» **Requirement**
Below are entries; work out how many of their lines include the string "over", and reply with the number only.

» **Source material**
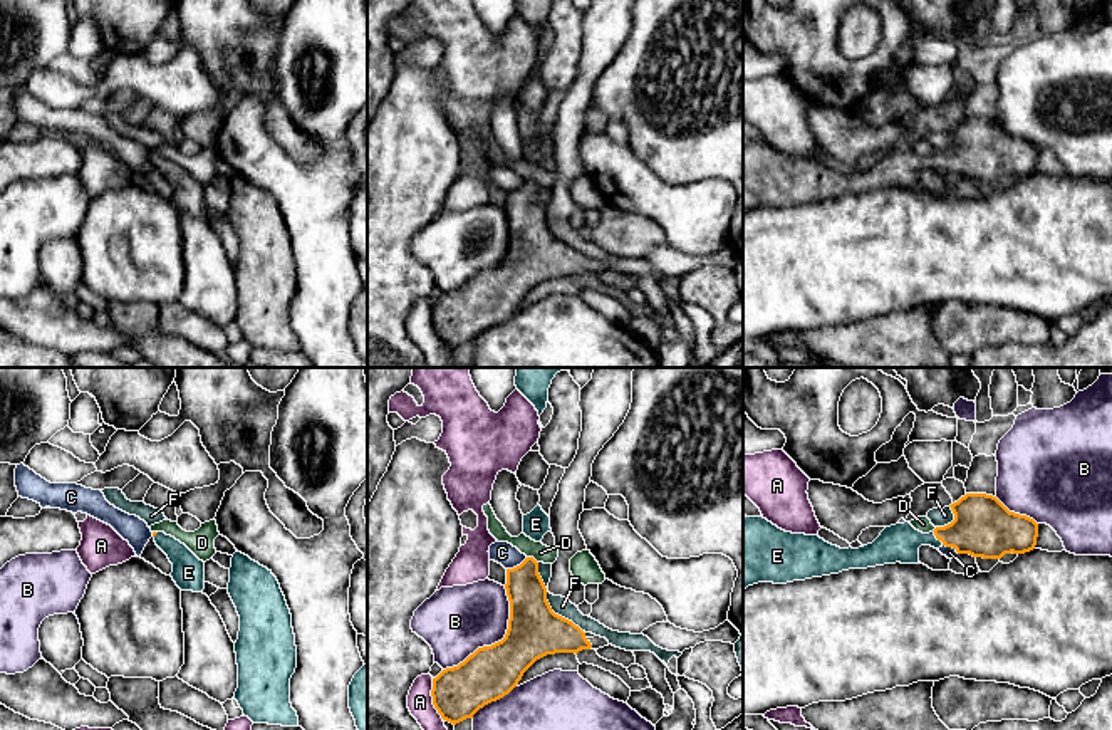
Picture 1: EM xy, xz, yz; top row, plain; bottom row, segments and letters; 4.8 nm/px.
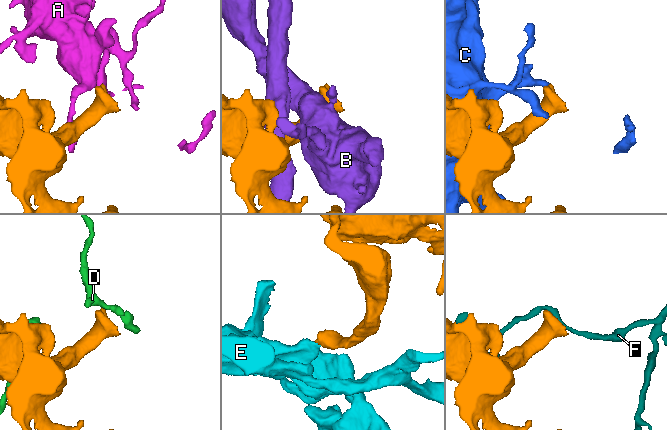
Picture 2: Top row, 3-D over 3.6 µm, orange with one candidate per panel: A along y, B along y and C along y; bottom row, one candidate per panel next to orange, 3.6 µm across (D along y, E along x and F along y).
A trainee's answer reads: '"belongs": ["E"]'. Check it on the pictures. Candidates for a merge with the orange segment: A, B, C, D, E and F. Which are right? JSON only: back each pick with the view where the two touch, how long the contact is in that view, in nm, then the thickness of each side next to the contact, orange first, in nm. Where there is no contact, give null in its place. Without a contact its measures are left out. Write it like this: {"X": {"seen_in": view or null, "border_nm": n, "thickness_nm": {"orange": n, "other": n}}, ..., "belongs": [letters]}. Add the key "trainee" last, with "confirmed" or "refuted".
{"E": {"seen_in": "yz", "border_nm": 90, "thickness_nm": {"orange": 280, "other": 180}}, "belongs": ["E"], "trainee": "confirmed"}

...

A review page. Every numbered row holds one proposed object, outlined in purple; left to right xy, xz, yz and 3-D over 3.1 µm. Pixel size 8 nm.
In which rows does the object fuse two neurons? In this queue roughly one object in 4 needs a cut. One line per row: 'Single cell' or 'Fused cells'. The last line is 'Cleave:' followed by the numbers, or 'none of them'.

» **Answer for this exercise**
2